Expert Says North Korean Leader Is Pragmatic, Urges U.S. To Make Peace
2005.02.07
WASHINGTON—North Korea’s leader Kim Jong Il is rational and the United States should try to make peace with him, North Korea expert Bradley Martin said here Feb. 7.
"If we want to persuade Kim Jong Il to go easier on his people, we should become friends with him," said Martin, author of the new book Under the Loving Care of the Fatherly Leader: North Korea and the Kim Dynasty .
"The fundamental economic and political interests of North Korea are compatible with those of the United States. It’s time to reconcile and we should do it... If North Korea could cut its military by 90 percent, it would have a huge labor force to devote to getting rich, and I’m sure that thought has occurred to Kim Jong Il," he said.

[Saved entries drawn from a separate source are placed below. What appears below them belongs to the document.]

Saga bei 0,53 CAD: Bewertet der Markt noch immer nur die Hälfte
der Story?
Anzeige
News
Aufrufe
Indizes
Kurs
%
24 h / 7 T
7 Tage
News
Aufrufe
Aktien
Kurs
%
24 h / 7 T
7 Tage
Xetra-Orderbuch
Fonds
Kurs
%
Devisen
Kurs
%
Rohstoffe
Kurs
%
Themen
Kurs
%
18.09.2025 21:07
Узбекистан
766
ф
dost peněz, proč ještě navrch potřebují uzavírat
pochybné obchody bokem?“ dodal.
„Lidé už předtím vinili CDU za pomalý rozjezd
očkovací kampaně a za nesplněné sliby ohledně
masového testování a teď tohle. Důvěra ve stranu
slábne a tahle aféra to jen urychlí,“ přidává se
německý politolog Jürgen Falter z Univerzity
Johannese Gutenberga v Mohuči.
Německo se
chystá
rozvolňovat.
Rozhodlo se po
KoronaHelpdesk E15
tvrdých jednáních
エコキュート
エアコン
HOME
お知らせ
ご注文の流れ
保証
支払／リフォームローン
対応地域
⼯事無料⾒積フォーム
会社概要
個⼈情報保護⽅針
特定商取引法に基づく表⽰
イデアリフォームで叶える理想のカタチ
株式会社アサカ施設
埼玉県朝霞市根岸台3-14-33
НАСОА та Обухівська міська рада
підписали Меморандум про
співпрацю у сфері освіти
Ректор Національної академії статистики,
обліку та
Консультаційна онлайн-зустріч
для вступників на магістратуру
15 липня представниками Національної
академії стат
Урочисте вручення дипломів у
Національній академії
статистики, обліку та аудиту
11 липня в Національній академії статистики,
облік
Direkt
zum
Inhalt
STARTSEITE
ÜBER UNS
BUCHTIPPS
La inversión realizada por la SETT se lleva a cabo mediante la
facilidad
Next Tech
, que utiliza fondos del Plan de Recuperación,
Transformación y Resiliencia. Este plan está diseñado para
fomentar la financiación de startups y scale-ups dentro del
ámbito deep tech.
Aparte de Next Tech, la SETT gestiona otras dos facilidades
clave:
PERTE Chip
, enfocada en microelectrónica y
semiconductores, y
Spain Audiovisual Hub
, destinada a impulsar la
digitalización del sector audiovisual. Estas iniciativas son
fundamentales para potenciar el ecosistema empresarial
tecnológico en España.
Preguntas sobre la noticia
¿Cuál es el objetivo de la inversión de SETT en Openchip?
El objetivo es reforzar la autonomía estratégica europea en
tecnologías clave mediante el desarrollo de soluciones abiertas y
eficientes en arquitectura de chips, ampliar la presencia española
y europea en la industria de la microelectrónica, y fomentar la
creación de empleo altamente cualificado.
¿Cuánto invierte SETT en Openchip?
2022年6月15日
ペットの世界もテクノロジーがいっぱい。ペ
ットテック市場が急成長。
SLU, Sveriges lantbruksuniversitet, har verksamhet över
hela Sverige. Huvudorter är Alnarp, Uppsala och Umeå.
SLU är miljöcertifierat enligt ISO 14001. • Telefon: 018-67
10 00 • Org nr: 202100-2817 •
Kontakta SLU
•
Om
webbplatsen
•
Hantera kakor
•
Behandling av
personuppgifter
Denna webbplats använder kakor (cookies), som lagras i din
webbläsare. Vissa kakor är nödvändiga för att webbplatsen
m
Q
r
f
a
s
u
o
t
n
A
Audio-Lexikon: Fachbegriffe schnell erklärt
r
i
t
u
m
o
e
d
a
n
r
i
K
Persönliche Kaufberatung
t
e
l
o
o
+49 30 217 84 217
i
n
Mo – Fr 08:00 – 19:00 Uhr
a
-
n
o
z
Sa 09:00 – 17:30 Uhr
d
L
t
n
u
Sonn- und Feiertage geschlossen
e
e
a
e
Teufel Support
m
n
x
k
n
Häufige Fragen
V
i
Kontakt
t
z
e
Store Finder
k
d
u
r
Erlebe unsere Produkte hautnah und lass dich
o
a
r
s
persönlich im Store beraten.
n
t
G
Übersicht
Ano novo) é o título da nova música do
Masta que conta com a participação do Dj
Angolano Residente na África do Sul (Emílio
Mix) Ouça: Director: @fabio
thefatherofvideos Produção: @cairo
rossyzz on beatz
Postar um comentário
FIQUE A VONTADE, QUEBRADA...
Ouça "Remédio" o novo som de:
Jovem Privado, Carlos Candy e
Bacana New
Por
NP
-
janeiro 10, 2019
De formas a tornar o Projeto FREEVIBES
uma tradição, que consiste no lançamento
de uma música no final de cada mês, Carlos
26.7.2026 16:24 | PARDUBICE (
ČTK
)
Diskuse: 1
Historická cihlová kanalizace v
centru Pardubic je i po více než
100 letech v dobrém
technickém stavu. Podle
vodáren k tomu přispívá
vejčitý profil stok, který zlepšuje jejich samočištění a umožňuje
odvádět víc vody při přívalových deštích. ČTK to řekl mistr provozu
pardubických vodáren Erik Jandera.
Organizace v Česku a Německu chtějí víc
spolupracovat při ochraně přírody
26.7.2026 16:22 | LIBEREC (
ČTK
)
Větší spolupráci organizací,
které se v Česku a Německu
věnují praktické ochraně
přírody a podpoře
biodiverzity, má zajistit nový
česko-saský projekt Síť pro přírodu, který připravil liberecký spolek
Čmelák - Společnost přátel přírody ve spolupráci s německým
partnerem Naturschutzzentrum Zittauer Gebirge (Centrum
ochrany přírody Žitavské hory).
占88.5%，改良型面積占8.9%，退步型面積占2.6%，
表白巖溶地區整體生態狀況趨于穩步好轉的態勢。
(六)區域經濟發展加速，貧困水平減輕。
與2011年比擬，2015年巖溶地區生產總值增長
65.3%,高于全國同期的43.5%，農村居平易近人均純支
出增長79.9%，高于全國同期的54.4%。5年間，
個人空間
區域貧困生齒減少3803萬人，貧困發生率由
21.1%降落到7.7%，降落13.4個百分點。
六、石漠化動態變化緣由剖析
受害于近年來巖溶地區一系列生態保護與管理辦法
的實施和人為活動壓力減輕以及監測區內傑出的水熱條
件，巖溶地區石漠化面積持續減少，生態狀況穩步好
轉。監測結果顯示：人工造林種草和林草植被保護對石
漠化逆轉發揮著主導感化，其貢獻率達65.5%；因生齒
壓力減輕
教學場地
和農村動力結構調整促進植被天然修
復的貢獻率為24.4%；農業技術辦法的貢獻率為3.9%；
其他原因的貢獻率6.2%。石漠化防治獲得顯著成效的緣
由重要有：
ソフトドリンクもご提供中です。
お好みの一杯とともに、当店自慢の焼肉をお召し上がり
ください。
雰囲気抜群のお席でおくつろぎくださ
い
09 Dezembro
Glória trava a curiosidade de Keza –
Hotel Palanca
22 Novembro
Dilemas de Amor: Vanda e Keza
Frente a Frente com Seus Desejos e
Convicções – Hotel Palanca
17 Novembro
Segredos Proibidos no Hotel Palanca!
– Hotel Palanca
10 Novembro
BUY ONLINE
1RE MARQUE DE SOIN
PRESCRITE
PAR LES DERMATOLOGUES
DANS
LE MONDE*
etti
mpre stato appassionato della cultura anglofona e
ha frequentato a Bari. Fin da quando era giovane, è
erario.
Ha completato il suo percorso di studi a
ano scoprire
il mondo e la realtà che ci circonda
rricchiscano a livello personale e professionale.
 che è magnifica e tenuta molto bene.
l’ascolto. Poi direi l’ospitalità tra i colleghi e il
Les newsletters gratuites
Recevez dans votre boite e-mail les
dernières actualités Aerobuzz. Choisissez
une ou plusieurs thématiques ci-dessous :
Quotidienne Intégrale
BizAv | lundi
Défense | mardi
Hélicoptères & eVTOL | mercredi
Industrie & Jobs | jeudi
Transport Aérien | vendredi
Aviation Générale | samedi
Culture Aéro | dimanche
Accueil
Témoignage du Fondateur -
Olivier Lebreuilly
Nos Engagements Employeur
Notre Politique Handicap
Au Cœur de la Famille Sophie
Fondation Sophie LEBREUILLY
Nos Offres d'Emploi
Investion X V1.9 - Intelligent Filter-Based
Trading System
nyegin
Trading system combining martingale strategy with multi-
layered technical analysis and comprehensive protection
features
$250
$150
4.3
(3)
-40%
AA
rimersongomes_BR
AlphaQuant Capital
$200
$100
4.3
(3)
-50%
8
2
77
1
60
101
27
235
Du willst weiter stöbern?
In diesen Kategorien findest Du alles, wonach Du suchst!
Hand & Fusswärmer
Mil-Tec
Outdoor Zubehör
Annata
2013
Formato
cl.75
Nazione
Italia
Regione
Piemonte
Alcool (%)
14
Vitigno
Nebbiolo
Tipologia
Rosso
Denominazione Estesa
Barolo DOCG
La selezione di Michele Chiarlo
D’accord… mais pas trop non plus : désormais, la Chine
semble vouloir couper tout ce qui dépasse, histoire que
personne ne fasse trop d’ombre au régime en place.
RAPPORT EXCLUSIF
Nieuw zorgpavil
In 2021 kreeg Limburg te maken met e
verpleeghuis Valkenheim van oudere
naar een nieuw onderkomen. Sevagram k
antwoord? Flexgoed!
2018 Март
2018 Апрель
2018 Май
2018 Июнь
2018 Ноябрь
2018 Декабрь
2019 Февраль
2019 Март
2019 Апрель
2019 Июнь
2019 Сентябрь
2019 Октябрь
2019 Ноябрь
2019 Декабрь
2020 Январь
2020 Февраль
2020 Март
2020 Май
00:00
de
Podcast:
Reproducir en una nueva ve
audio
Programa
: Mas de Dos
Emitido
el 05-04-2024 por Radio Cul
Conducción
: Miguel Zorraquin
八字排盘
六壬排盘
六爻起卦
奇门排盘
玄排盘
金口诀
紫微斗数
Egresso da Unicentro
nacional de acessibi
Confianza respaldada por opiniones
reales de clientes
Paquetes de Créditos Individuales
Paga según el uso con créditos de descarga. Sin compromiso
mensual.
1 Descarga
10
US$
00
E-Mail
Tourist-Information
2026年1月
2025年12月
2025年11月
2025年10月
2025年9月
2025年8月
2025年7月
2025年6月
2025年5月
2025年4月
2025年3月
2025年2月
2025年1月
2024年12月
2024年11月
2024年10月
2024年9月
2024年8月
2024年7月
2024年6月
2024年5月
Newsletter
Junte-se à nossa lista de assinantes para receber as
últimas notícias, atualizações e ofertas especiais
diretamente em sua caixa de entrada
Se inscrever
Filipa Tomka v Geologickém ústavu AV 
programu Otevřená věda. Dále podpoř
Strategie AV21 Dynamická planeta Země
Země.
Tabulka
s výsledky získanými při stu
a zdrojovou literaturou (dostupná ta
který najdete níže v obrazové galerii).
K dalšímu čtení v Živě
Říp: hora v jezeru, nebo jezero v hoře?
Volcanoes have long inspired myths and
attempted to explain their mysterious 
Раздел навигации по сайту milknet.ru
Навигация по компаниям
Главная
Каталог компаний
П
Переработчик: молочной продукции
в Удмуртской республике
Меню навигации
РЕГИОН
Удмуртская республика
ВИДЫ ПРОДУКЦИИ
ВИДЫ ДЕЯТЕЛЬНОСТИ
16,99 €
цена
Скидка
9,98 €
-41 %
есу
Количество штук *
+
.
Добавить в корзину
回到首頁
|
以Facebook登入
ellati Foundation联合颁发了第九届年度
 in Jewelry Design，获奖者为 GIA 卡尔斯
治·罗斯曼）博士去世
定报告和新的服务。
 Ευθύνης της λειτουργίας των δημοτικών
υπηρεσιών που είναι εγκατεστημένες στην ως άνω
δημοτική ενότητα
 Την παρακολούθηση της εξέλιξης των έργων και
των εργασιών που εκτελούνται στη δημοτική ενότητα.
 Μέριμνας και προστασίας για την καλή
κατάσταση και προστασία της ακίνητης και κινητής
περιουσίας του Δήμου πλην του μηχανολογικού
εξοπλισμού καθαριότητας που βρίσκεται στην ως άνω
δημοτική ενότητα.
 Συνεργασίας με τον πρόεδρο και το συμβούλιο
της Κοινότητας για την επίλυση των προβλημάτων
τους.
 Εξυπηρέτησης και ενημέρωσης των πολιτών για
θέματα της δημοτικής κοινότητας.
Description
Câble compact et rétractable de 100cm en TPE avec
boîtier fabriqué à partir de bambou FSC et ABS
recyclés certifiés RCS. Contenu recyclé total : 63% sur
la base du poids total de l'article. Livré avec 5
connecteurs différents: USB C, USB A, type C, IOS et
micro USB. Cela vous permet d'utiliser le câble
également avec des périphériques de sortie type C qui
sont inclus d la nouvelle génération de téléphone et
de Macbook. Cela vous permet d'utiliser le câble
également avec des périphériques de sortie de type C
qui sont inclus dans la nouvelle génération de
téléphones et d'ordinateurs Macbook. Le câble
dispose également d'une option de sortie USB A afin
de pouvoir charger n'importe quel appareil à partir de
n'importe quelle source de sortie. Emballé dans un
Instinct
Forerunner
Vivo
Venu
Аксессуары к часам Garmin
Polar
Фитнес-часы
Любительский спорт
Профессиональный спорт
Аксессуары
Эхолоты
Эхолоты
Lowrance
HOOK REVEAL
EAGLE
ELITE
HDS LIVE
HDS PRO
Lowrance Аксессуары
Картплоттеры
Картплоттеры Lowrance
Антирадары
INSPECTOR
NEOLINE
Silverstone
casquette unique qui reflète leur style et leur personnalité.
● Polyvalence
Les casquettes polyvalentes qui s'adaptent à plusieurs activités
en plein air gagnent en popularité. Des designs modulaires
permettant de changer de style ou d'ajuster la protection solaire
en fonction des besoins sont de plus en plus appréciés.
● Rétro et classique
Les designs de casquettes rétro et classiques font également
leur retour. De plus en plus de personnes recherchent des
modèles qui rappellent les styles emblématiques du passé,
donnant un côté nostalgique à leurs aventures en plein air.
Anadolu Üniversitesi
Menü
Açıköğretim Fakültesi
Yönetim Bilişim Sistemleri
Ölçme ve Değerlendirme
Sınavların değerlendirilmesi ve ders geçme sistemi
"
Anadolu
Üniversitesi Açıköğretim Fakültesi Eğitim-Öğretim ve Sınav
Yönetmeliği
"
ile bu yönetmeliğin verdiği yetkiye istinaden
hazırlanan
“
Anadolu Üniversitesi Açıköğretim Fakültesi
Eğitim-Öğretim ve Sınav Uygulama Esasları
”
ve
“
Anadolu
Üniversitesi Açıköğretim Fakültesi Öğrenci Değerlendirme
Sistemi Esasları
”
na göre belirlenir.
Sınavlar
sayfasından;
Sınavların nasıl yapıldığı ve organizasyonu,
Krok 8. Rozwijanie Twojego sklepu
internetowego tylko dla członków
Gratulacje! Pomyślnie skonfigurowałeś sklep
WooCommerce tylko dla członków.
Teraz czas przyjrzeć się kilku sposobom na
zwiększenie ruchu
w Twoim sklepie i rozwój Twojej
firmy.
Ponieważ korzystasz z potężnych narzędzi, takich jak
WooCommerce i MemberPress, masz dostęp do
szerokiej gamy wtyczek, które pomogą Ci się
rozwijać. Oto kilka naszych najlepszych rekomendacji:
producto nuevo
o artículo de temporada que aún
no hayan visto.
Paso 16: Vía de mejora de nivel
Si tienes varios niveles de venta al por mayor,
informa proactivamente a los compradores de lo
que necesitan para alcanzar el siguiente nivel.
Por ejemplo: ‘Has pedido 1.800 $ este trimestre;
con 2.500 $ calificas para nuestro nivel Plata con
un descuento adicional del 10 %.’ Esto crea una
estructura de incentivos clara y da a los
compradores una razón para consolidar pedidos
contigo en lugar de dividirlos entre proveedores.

Just as former U.S. President Richard Nixon paved the way for rapprochement with Beijing by taking a hard line against Chinese communism, he said, U.S. President George Bush has preemptively placated hardliners in Washington with tough rhetoric in his first term about Pyongyang and its rulers.
"I believe it's now time to negotiate an end to that enmity" between North Korea and the United States, Martin said, "and [U.S.] President [George W.] Bush is ideally placed to do it."
"The great danger in Washington is demonizing Kim Jong Il," Martin said. "He's not a madman. He's not a great guy either, but he isn't Hitler, and he isn't a genocidal maniac. He is a despot and a tyrant. He has a record of brutality, and we've seen some massive purges."
U.S. changes tack
In 2002, Bush, in remarks before and during a visit to South Korea, called North Korea "despotic," repeated his demands that Pyongyang pull back its weapons from the border, and said he wouldn’t trust Kim "until he proves to world that he's got a good heart, that he cares about the people that live in his country."
Last week, however, in his annual State of the Union address, Bush dramatically softened his tone, saying only that Washington was "working closely with governments in Asia to convince North Korea to abandon its nuclear ambitions."
Analysts expect the softer U.S. tone will draw North Korea back into six-nation talks on Pyongyang's nuclear program.
Since 2003, the United States, the two Koreas, China, Japan, and Russia have held three rounds of talks aimed at persuading the North to abandon its nuclear weapons development in return for economic and diplomatic rewards.
But no significant progress was reported in those talks, all hosted by China, North Korea's last remaining major ally.
A fourth round of talks scheduled for last September didn't go forward because North Korea refused to attend, citing what it called a "hostile" U.S. policy.